Come fu fissato un prezzo così favorevole da far parlare oggi di alto tradimento? Il governo brasiliano dell’epoca, fece fare le valutazioni, si può leggere oggi tra l’altro nella stampa carioca alle stesse imprese, Merryl Lynch e MRDI tra le altre, che poi fecero parte del gruppo che acquistò la "Vale do Rio Doce". Il lupo a guardia delle pecore. Sembra uno scherzo, ma così si facevano le privatizzazioni in America Latina negli anni ’90 e i Cardoso, i Menem erano considerati allievi modello. Per esempio a Corumbá, nello stato del Mato Grosso do Sul, nella miniera di manganese di Urucum, una tonnellata di manganese fu valutata 0,80 dollari contro un valore reale di mercato di 80 dollari. Appena l’1%.
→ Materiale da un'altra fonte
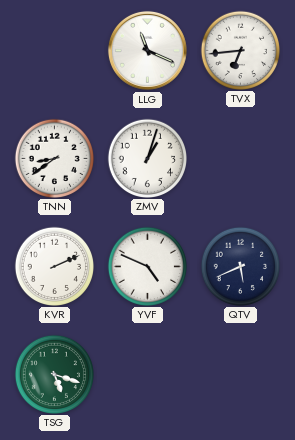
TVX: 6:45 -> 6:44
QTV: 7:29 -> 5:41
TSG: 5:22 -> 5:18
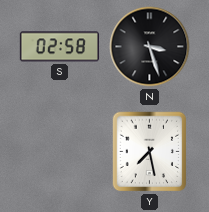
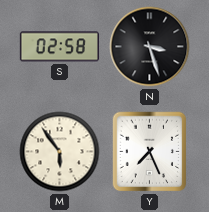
M: none -> 5:54
Y: 7:28 -> 7:26
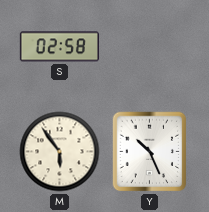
N: 3:27 -> none
Y: 7:26 -> 10:26
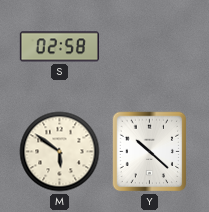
M: 5:54 -> 5:51
Y: 10:26 -> 10:22
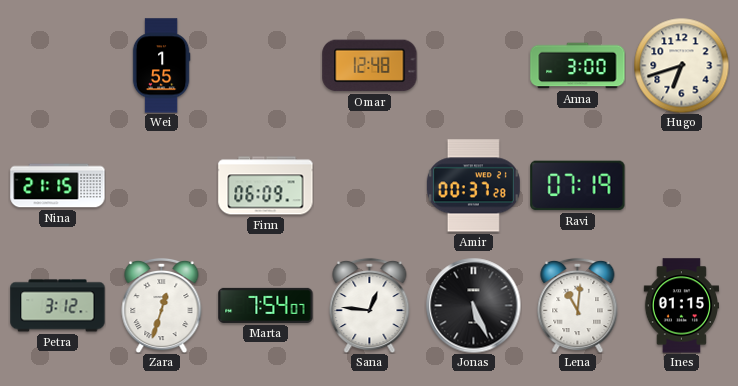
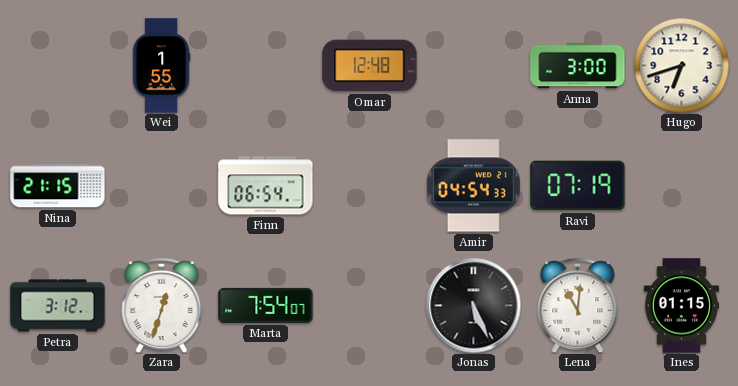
Finn: 06:09 -> 06:54
Amir: 00:37 -> 04:54
Sana: 12:46 -> none
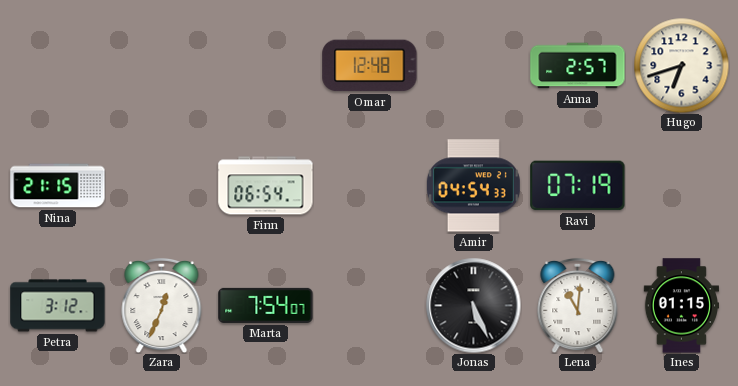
Wei: 1:55 -> none
Anna: 3:00 -> 2:57
Zara: 12:33 -> 12:34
Da mesi, ne scriveva Mário Augusto Jakobskind in Brecha del 24 agosto, un’importante campagna per la rinazionalizzazione della "Vale do Rio Doce", chiede l’annullamento della privatizzazione stessa e il castigo per i responsabili, a partire da Fernando Henrique Cardoso, accusato di alto tradimento. La campagna è scientificamente boicottata da quegli stessi media commerciali che applaudirono la privatizzazione, ma ha ottenuto un primo successo il 16 dicembre 2005 quando il Tribunale Federale Regionale di Brasilia ha dichiarato nulla la privatizzazione. E’ solo il primo passo di una battaglia legale che si preannuncia infinita e nella quale il governo Lula brilla finora per la prudenza. Al momento ci sono almeno 68 cause giudiziarie aperte in tutto il paese per l’annullamento della privatizzazione e, secondo un sondaggio realizzato dall’Istituto statunitense Ipsos pubblicato dal quotidiano "O Estado de São Paulo", il 60% dei brasiliani è favorevole a che tutte le risorse naturali del paesi siano di proprietà pubblica.